+++ Data shown
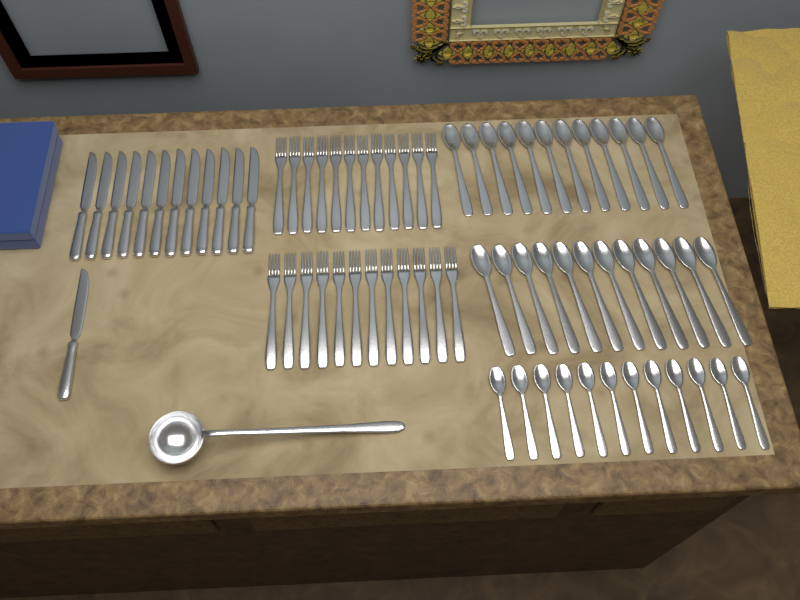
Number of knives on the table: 13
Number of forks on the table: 24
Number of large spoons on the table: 24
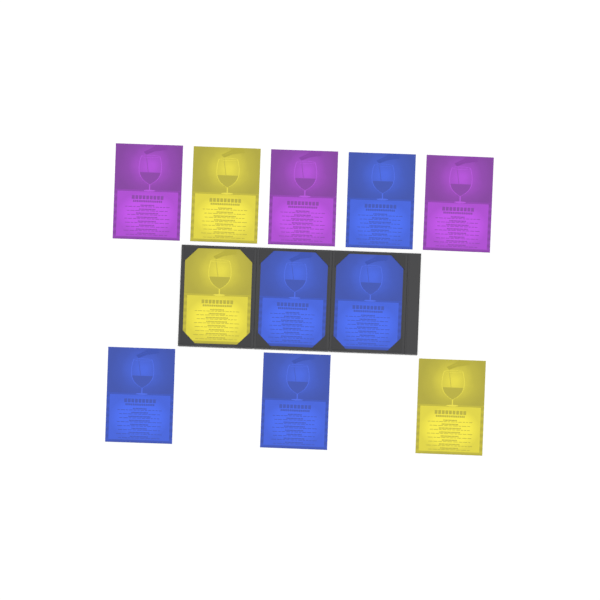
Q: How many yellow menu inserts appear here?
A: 3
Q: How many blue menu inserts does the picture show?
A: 5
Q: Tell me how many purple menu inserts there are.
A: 3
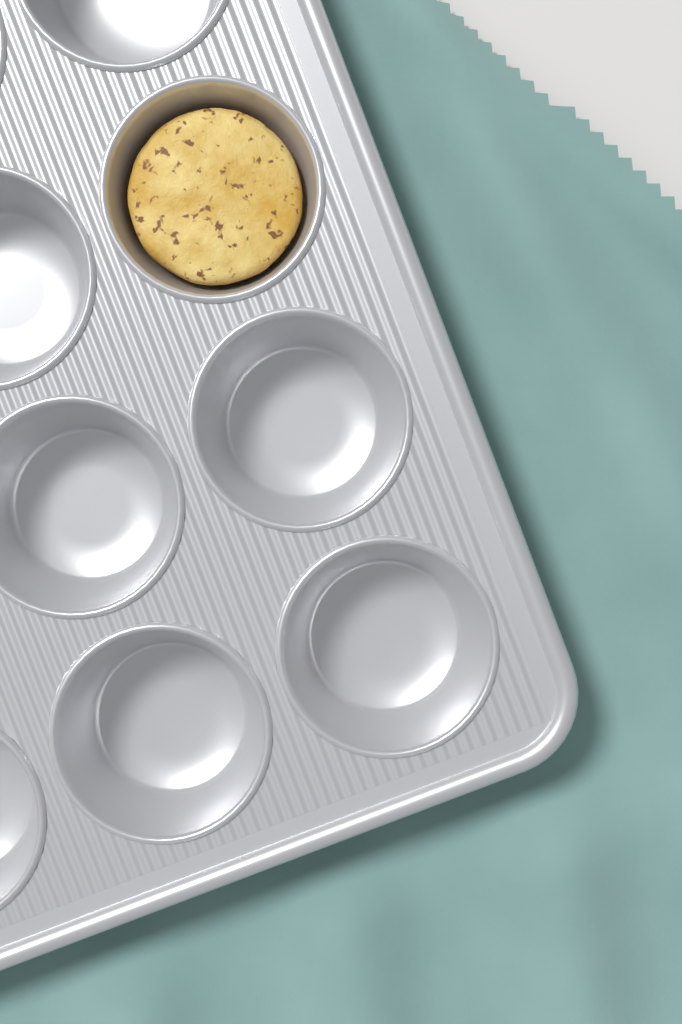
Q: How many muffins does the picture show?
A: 1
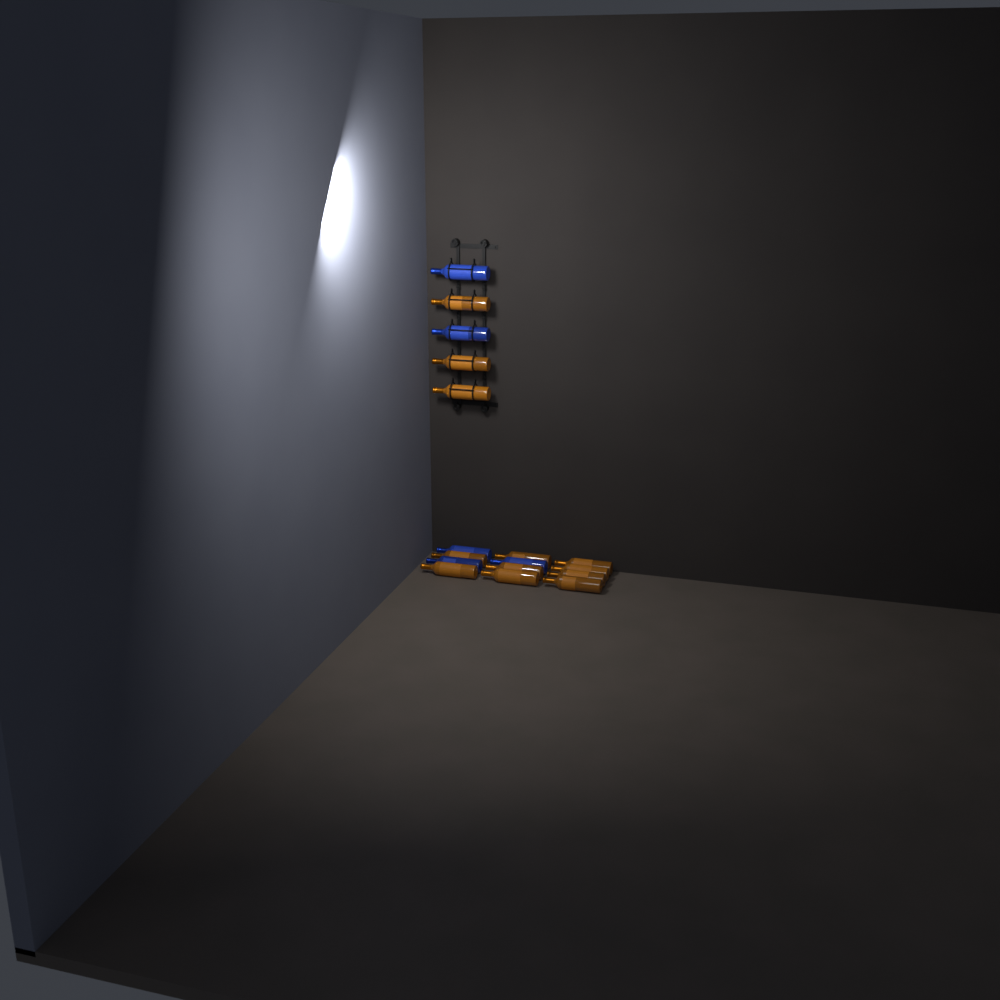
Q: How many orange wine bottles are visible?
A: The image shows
++++++
What is asked
Give each line of the listing above as a JSON list of strings, one string per line, with blank lines omitted. Leave the pictures out of the answer.

Response
[
  "Number of knives on the table: 13",
  "Number of forks on the table: 24",
  "Number of large spoons on the table: 24",
  "Q: How many yellow menu inserts appear here?",
  "A: 3",
  "Q: How many blue menu inserts does the picture show?",
  "A: 5",
  "Q: Tell me how many purple menu inserts there are.",
  "A: 3",
  "Q: How many muffins does the picture show?",
  "A: 1",
  "Q: How many orange wine bottles are visible?",
  "A: The image shows"
]